:: Texte fourni ::
════════════════

À chaque fois, on leur a posé des questions sur leurs peurs, leurs angoisses et nous avons été frappés par leur acuité mais aussi par le pessimisme de leur vision du monde.
On leur explique qu’ils ne doivent pas rester sur le perron de l’établissement avec leurs amis parce que le risque de se faire tirer dessus est plus élevé.
Il n’en faut pas plus installer dans l’esprit d’un enfant l’idée que le chaos rôde à proximité…
Si cette peur collective ne nous a pas étonnés, nous avons été en revanche surpris par leurs angoisses liées aux questions écologiques, par leur conscience que l’homme est en train de tuer la planète et de faire disparaître les animaux.
C’est une génération qui vit dans un chaos et qui a envisagé une certaine idée de la fin d’un monde.
Baz'art : Est-ce que pour vous ce film a une portée politique et militante évidente, que vous avez assumé dès le début du projet?
Sébastien Marnier : Oui tout à fait, que ce soit les acteurs, l’équipe technique et les partenaires financiers, nous avions tous pleinement conscience que nous portions un message important et que nous faisions un film réellement politique.
La question écologique y est centrale et malheureusement, l'actualité assez récente ne fait que confirmer qu’il faut agir maintenant.
J’ai effectivement un discours politique mais je n’ai pas vraiment de solutions.
J’ai l’impression que c’est un fait réel et que sur ces questions-là, c’est maintenant ou jamais. Si on ne fait rien, on court à la catastrophe, et si on attend cette catastrophe, on la vivra ensemble.
Ce sera émouvant parce que nous serons ensemble mais ce sera trop tard.
Baz'art : Du coup, votre film est très sombre et porte en lui les germes de cette prise de conscience, n'est ce pas?
Sébastien Marnier : Oui, c’est un film très noir et la question de la peur écologique est essentielle dans le film mais pour autant, je ne crois pas que ce soit un film nihiliste ou désespéré.
Si le film avait été naturaliste, il aurait été inable, mais le fait d’inscrire cette histoire dans le genre et le thriller me permet de rendre le film haletant sans paraître donneur de leçons. .

════════════════

:: Consigne A ::
Dans les enregistrements, reproduisez à l'identique le passage allant de la ligne contenant « I want to click on vacant » jusqu'à la ligne contenant « coordinates (492, 335). », ces deux lignes comprises. Laissez les images de côté.

════════════════

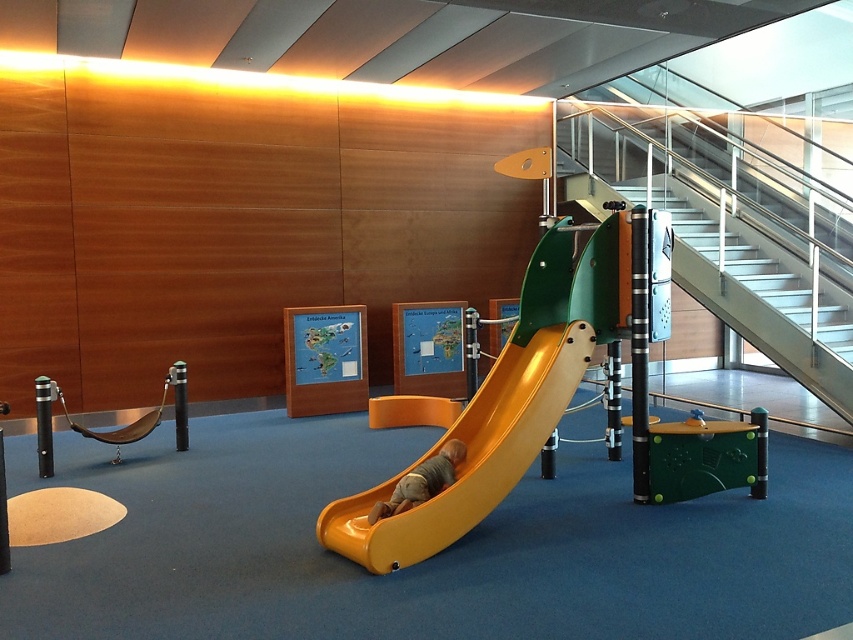
You are a parent trying to decide whether to let your child play on the yellow matte slide at center or climb the metallic silver stairs at upper right. Considering the width of the two structures, which one is wider?

The metallic silver stairs at upper right is wider than the yellow matte slide at center.

You are a parent trying to carry a large box that is 1.2 meters wide. You need to move from the entrance to the play area to the stairs. The entrance is near the slide. Can you pass through the area between the metallic silver stairs at upper right and the smooth yellow slide at center without tilting the box?

The metallic silver stairs at upper right is wider than the smooth yellow slide at center. Since the box is 1.2 meters wide, you need to check the narrowest point between them. If the narrowest part is at least 1.2 meters, you can pass. However, since the stairs are wider, the narrowest point might be near the slide. Without exact measurements, it is uncertain, but the description only states the stairs are wider, not the total space. Therefore, it is safer to assume the path might be too narrow for the box

You are a parent trying to guide your child to the metallic silver stairs at upper right. The child is currently at the yellow matte slide at center. Which direction should you tell the child to go to reach the stairs?

The yellow matte slide at center is in front of the metallic silver stairs at upper right, so the child should move backward away from the slide towards the stairs.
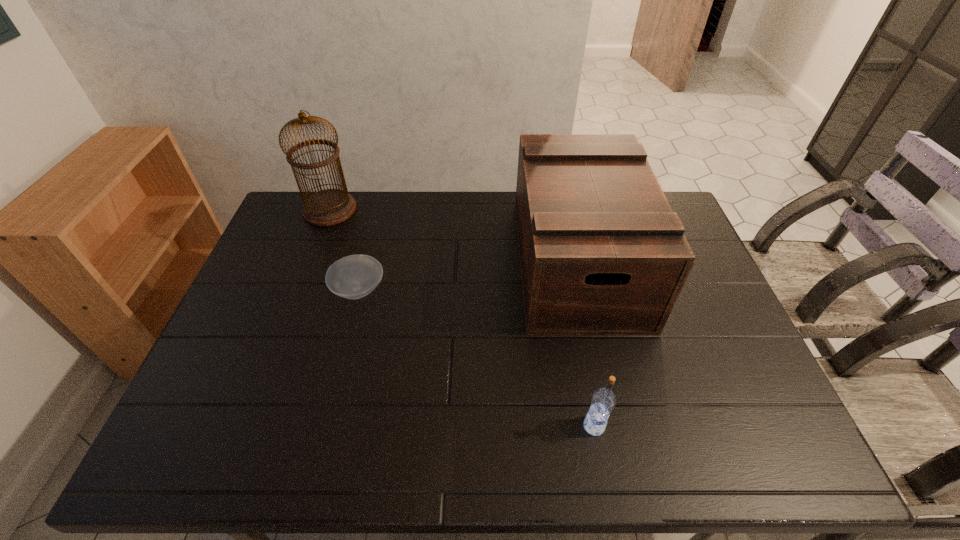
The image size is (960, 540). Find the location of `vacant space situated on the left of the third object from right to left`. vacant space situated on the left of the third object from right to left is located at coordinates (288, 290).

The image size is (960, 540). What are the coordinates of `birdcage that is positioned at the far edge` in the screenshot? It's located at (327, 207).

Identify the location of box present at the far edge. The image size is (960, 540). (601, 252).

Find the location of a particular element. This screenshot has height=540, width=960. object that is at the near edge is located at coordinates (603, 401).

You are a GUI agent. You are given a task and a screenshot of the screen. Output one action in this format:
    pyautogui.click(x=<x>, y=<y>)
    Task: Click on the object positioned at the left edge
    
    Given the screenshot: What is the action you would take?
    pyautogui.click(x=327, y=207)

You are a GUI agent. You are given a task and a screenshot of the screen. Output one action in this format:
    pyautogui.click(x=<x>, y=<y>)
    Task: Click on the object that is at the far left corner
    
    Given the screenshot: What is the action you would take?
    pyautogui.click(x=327, y=207)

In the image, there is a desktop. At what (x,y) coordinates should I click in order to perform the action: click on vacant space at the far edge. Please return your answer as a coordinate pair (x, y). The height and width of the screenshot is (540, 960). Looking at the image, I should click on (471, 234).

This screenshot has height=540, width=960. I want to click on free region at the near edge of the desktop, so click(625, 465).

I want to click on vacant area at the left edge of the desktop, so click(x=243, y=369).

In the image, there is a desktop. Where is `vacant area at the right edge`? vacant area at the right edge is located at coordinates (737, 377).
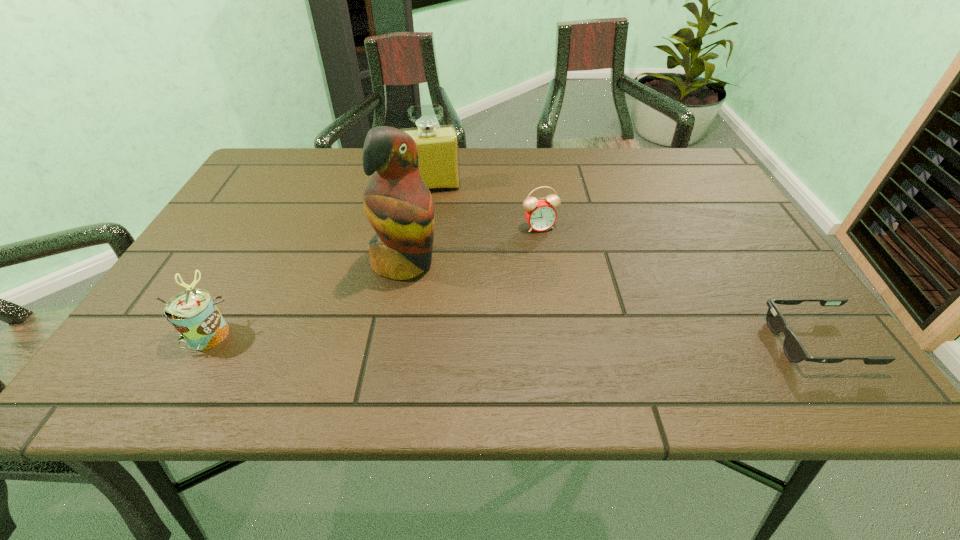
This screenshot has width=960, height=540. Find the location of `blank space at the far edge of the desktop`. blank space at the far edge of the desktop is located at coordinates pos(584,168).

Where is `free spot at the near edge of the desktop`? free spot at the near edge of the desktop is located at coordinates (492, 335).

In the image, there is a desktop. At what (x,y) coordinates should I click in order to perform the action: click on vacant space at the left edge. Please return your answer as a coordinate pair (x, y). Looking at the image, I should click on (271, 237).

In the image, there is a desktop. At what (x,y) coordinates should I click in order to perform the action: click on free space at the right edge. Please return your answer as a coordinate pair (x, y). This screenshot has height=540, width=960. Looking at the image, I should click on (718, 199).

Locate an element on the screen. The height and width of the screenshot is (540, 960). vacant space at the far right corner of the desktop is located at coordinates (659, 153).

You are a GUI agent. You are given a task and a screenshot of the screen. Output one action in this format:
    pyautogui.click(x=<x>, y=<y>)
    Task: Click on the vacant space at the near right corner of the desktop
    The image size is (960, 540).
    Given the screenshot: What is the action you would take?
    pyautogui.click(x=766, y=328)

Where is `empty space between the farthest object and the can`? empty space between the farthest object and the can is located at coordinates (321, 260).

Where is `vacant point located between the leftmost object and the perfume`? Image resolution: width=960 pixels, height=540 pixels. vacant point located between the leftmost object and the perfume is located at coordinates (321, 260).

This screenshot has height=540, width=960. What are the coordinates of `free spot between the second shortest object and the sunglasses` in the screenshot? It's located at (678, 284).

Identify the location of unoccupied area between the farthest object and the shortest object. (624, 264).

════════════════

:: Consigne B ::
D'après l'entretien sur le film, quelle question y est centrale ?

:: Réponse finale A ::
I want to click on vacant area at the left edge of the desktop, so click(x=243, y=369).

In the image, there is a desktop. Where is `vacant area at the right edge`? vacant area at the right edge is located at coordinates (737, 377).
This screenshot has width=960, height=540. Find the location of `blank space at the far edge of the desktop`. blank space at the far edge of the desktop is located at coordinates pos(584,168).

Where is `free spot at the near edge of the desktop`? free spot at the near edge of the desktop is located at coordinates (492, 335).

:: Réponse finale B ::
La question écologique.